The optimizations were carried out using GAMS software environment to manage the developed non-linear programming (NLP) model using CONOPT3 solver. The General Algebraic Modeling System (GAMS) is a high-level modeling system for mathematical programming and optimization. It consists of a language compiler and a stable of integrated high-performance solvers [33]. Several starting points were tested to demonstrate the robustness of the optimal solution identified. In general, a typical run to solve the mathematic programming problems included more than 1000 single equations and variables, with over 3700 non-zero elements, taking 0.031 central processing unit (CPU) time (s), equivalent to 11 iterations to finish

A Monte Carlo (MC) simulation was performed to analyze the variability of the results given the variation of some of the used coefficients. In order to acquire additional information concerning the influence of the weighting parameters on the nutritional value NRD9.3W of the different diets, a Monte Carlo simulation was carried out to analyze the situation from a stochastic point of view. This simulation was based on the random generation of sets of kri and kmi coefficients (Equation (6)) subject to the corresponding restrictions. These coefficients were applied to the assessment of the NRD9.3W of each diet, leading to a distribution of nutritional values resulted of 1000 different runs.
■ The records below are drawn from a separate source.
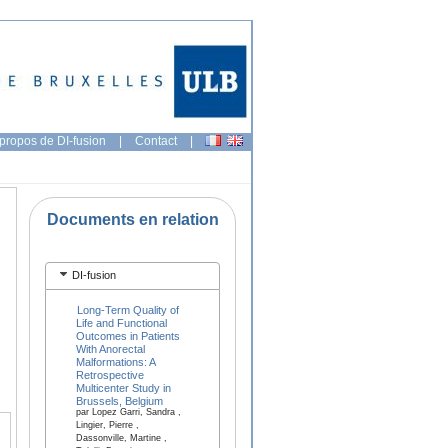
propos de DI-fusion
|
Contact
|
Documents en relation
DI-fusion
Long-Term Quality of
Life and Functional
Outcomes in Patients
With Anorectal
Malformations: A
Retrospective
Multicenter Study in
Brussels, Belgium
par Lopez Garri, Sandra ,
Lingier, Pierre ,
Dassonville, Martine ,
These simulations were useful for visualization of the uncertainty due to the different weighting parameters on the nutritional value and were not used for further statistical analysis [34].

2.3. Comparison among Diets

The Batlle-Bayer et al. [24] method was used to compare all pre-defined and optimized diets. This method corrects (indicated with a “c-” in Equation (21)) an environmental impact (i.e., GHG emissions), with three scores:

• The Residual Income Score (RIS), is based on the concept of the residual income of a diet (RI_diet): the consumption income (the money left after financial obligations) that remains after diets’ cost. RIS is defined as the ratio between the RI_diet (Equation (23)) and the maximal value (RI_max) (Equation (22)). RI_max was set to one, assuming a zero cost, meaning that all the consumption income remains available for other purposes besides food.
• The energy score (ES), or α (Equations (24) and (25)) account for the energy intake. Since this study evaluates isocaloric daily diets, this is set to 1.
• The Nutritional Score (NS), is estimated as the ratio between the nutritional quality of a diet (NRD9.3_diet) and the one of a reference diet (NRD9.3_ref); in this study, the Planetary Health (PLH) diet.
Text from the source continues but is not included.